Once installed, the weight of the entire card and heat sink assembly is pretty significant -- around three times the weight of the card alone. Moving your system with the video card installed would, in my opinion, present a potential for damage. In addition, the assembled size of the finished product will preclude use of the PCI slot directly adjacent to your AGP slot. If you are using this cooler with a PCI video card, you will likely lose the PCI slots on BOTH sides of the video card.

As the name suggests, SPCR readers are interested in SILENT PCs:

Is this an effective "silent cooler"? In the literal sense, I have to say no. I personally would not use this cooler on my Ti4200 card in a system with only passive cooling or really low airflow. The temperatures that I measured are just too high for my comfort.

Can this cooler be used to keep the GPU cool in a system with quiet, controlled but reasonable airflow? Certainly!

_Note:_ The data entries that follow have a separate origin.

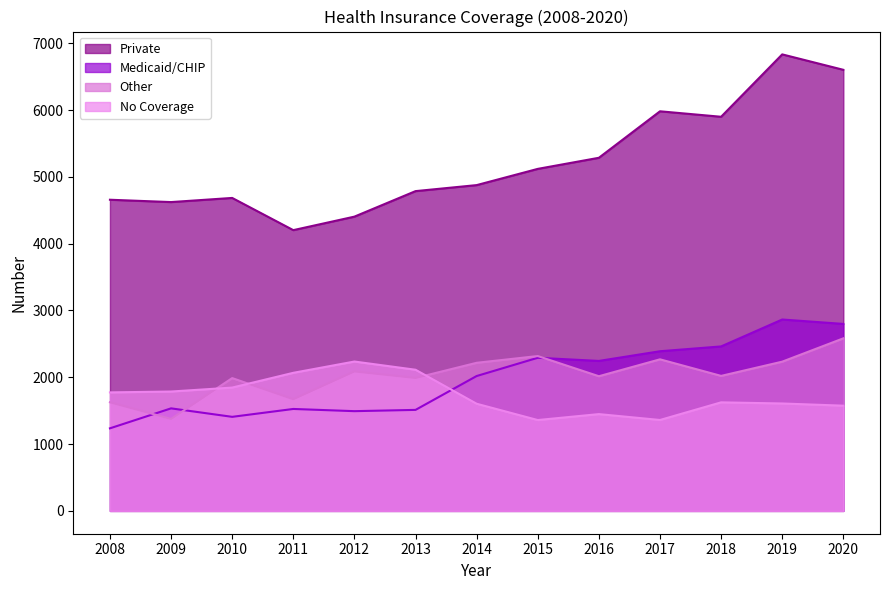

Which series has the widest spread of values?

Private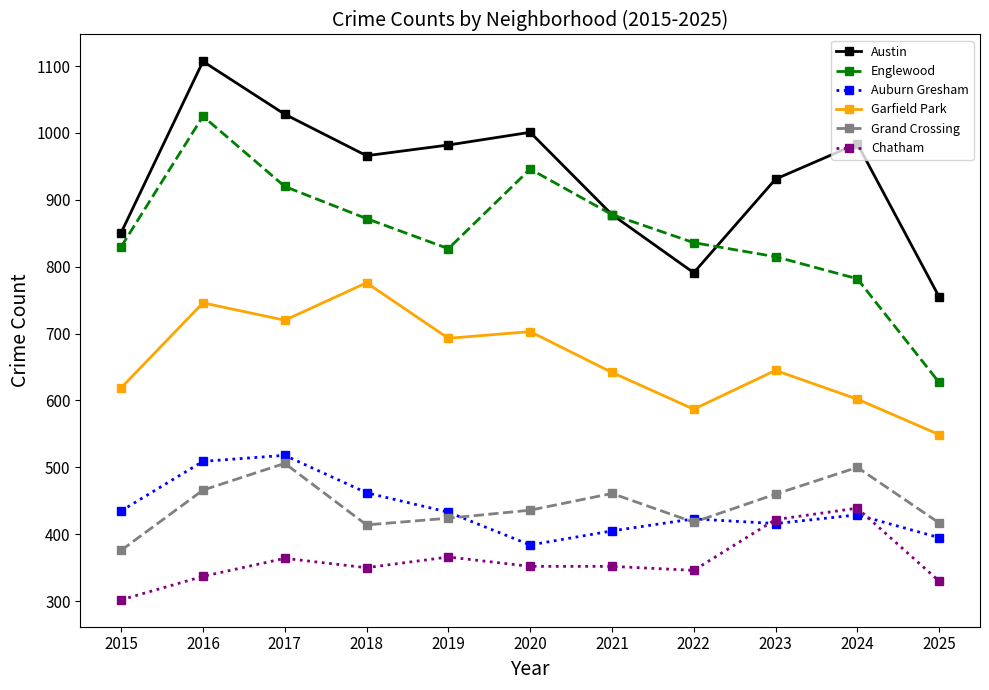

What is the spread (max minus min) of values at 2024?

555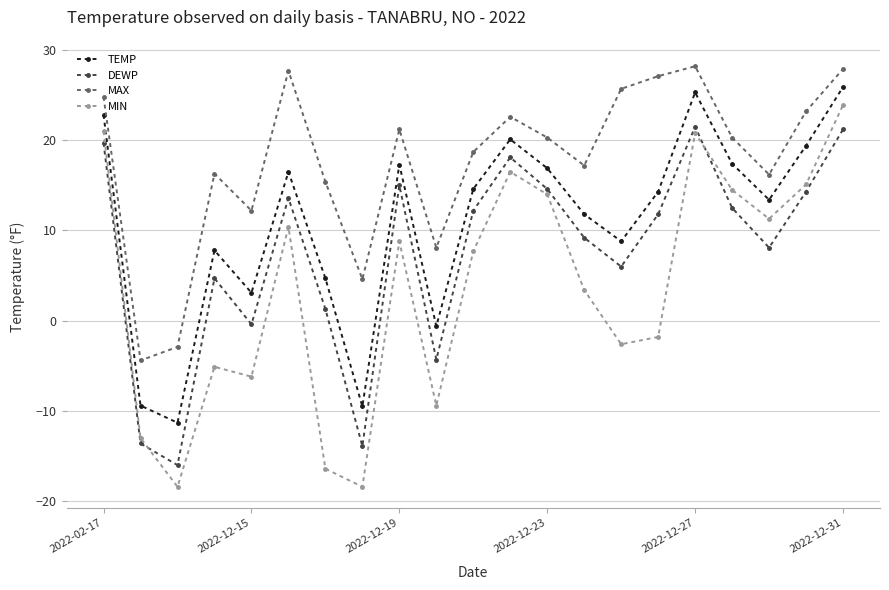

Which series has the largest range (max minus min)?

MIN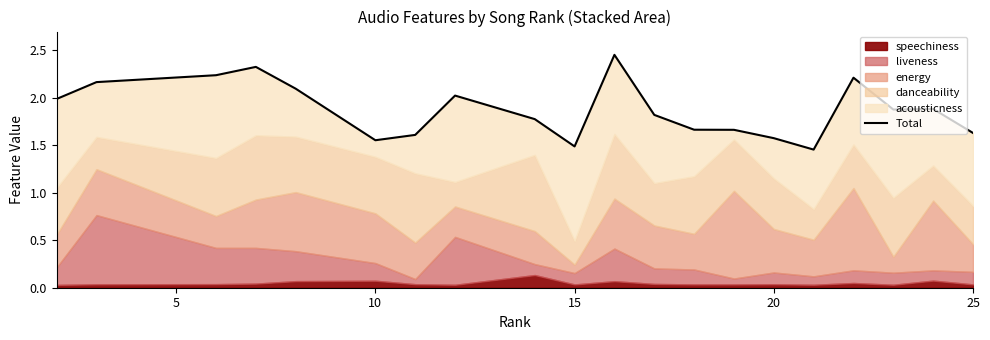

How many interior local peaks (higher than both neighbors) does the data have?

5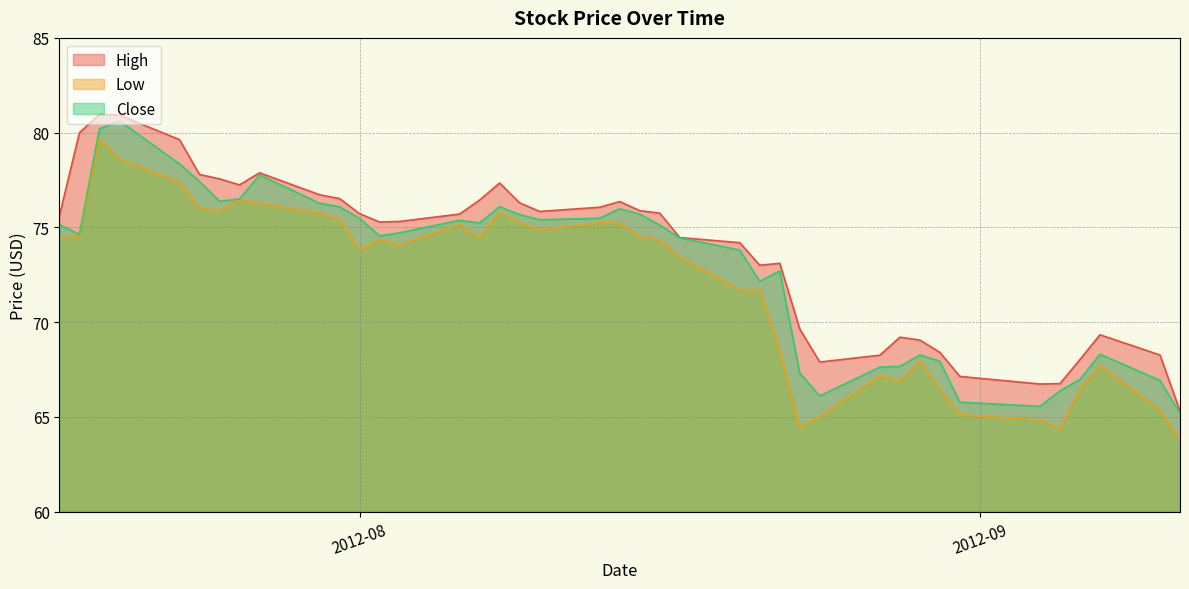

At which category is the sum across all series the highest?

2012-07-19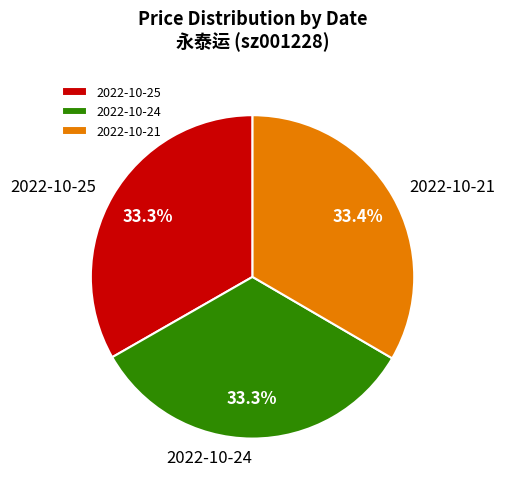

Does any single category account for the majority?

No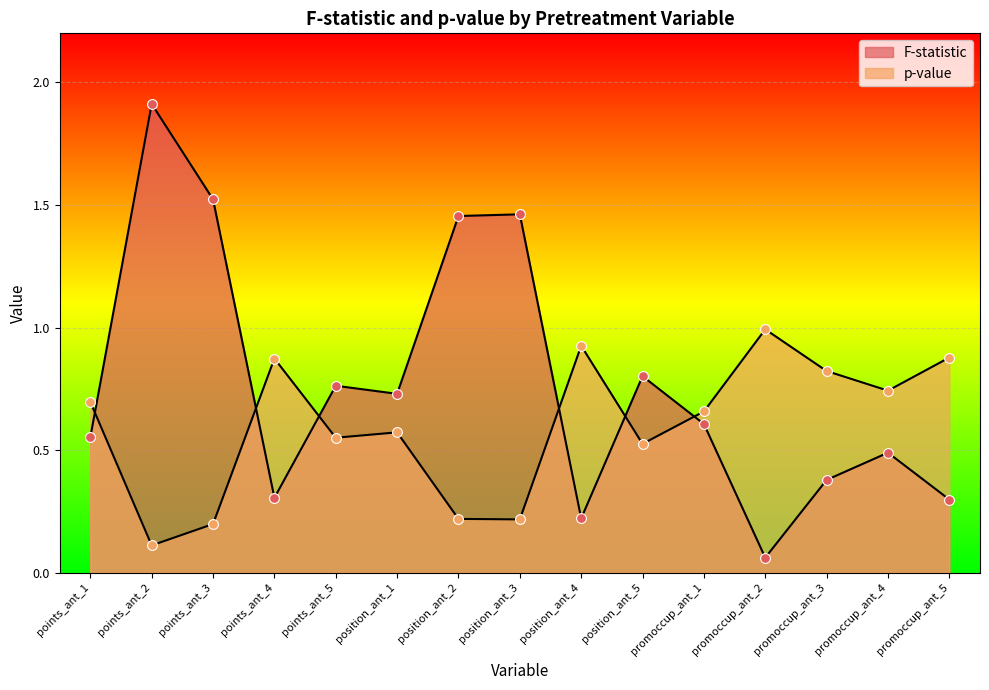

Is the value of p-value at position_ant_2 greater than the value of F-statistic at promoccup_ant_5?

No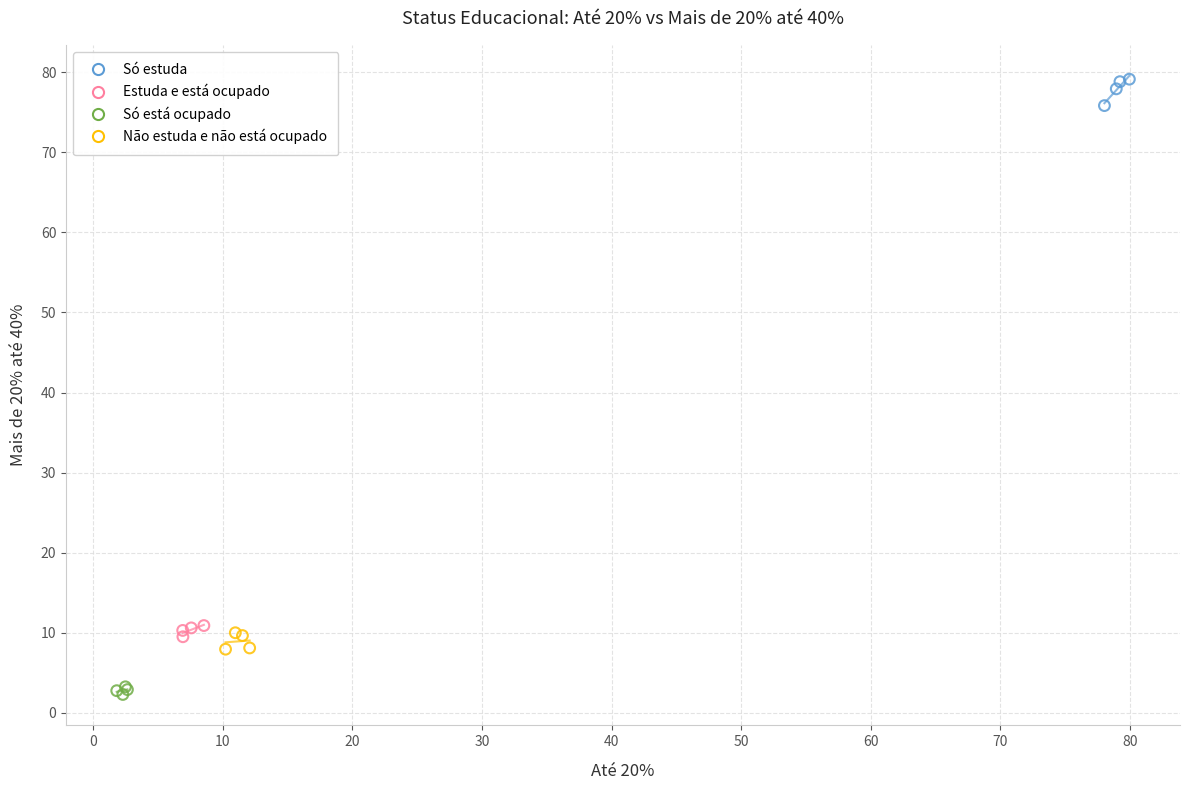

What are all the series names shown in the legend?

Só estuda, Estuda e está ocupado, Só está ocupado, Não estuda e não está ocupado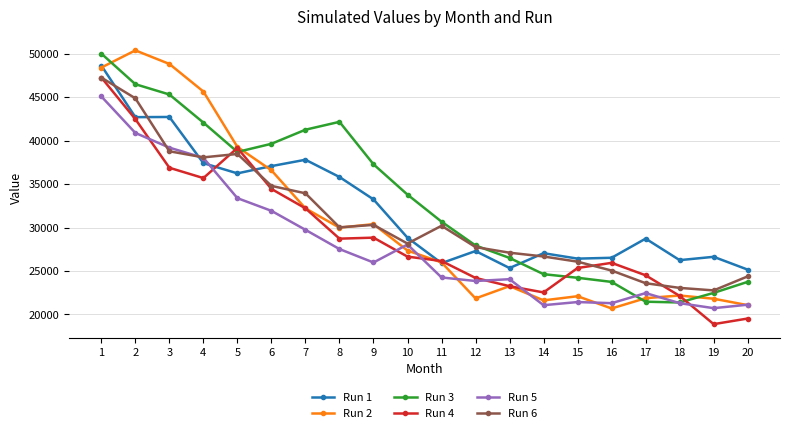

Which series changed the most between 7 and 16?

Run 3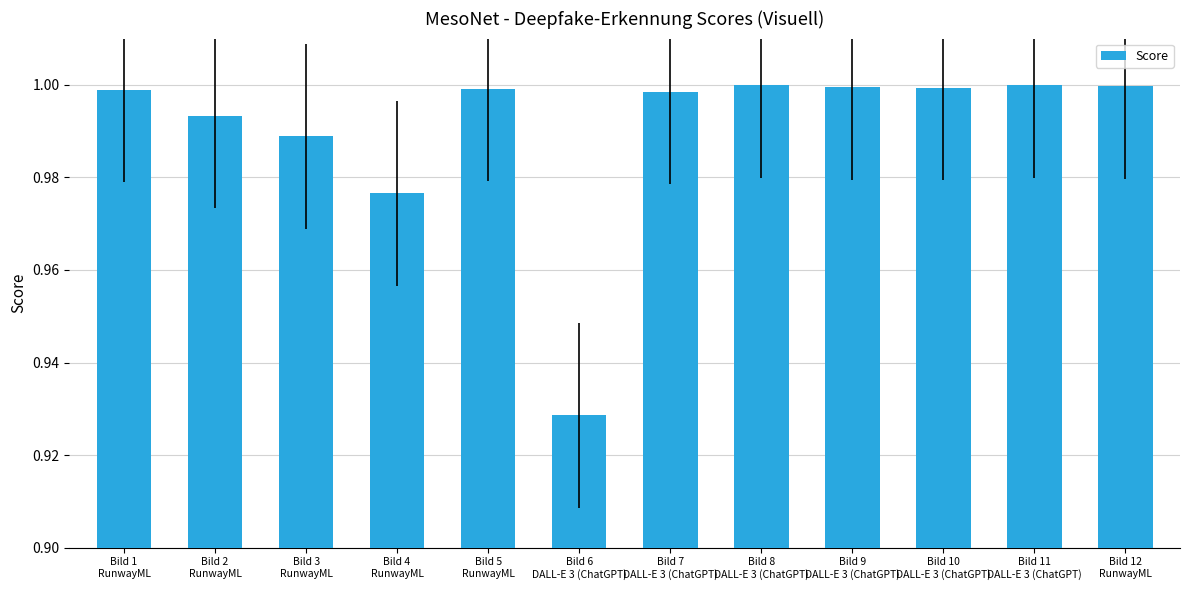

What position from the left is Bild 9
DALL-E 3 (ChatGPT)?

9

Can this cooler be used in a gaming intensive, overclocked system? A qualified yes... as above, I think using the ZM80 is effective where there is some airflow. (Editor's note: The 80mm fan over the card and HS with a bracket mount appears to be the best compromise of performance and low noise.)

PROS

- Very nice build quality
- Good manual
- No additional parts required -- everything is included, even spare parts!
- Acceptable performance in a system with some airflow
- Nice green handled Philips screwdriver included

CONS

- Alignment and proper installation difficult
- Excessive space lost due to significant size
- Potential damage during moving due to excessive weight
- Not really an effective fanless cooling solution for GF4200+ video cards

* * *

Our great thanks to online retailers Exotic PC and Silicon Acoustics for their generous contribution of review samples.

* * *

POSTSCRIPT - Jan 5/03 - by Mike Chin, Editor

After publication of the review, email exchanges with readers and discussions in the SPCR forums prompted the question:

How the ZM-80 compare with the original HS when both are cooled by a perpendicular 80mm fan over the card?

The original test data above shows what the ZM-80 does with the slow 80mm Enermax fan, but not how it compares with the original HS with the same cooling fan. So Brett ran this test with the original HSF back on, but with the original fan turned off, just to see whether the ZM-80 does provide a significant cooling advantage.

Time
0 (idle)
0.5
1
2
5
10
20
ZM80, slow fan above
37.4C
38.5
39.1
40.0
41.0
41.6
41.6
Stock HS, slow fan above
42.6
44.2
45.7
47.2
47.4
47.4
47.3

The answer is, yes, the ZM-80 does provide a significant cooling advantage. But it is surprising how decently even the small stock HS cools with a bit of airflow. The orginal HSF is amazingly efficient at cooling, louder and whinier though it may be in comparison to the slow 80mm fan.

Although it is not really an effective fanless cooling solution for today's hot VGA cards, with a slow-spinning perpendicular 80mm (or larger) fan, the ZM-80 is probably the only viable quiet cooling solution for hard core gamers.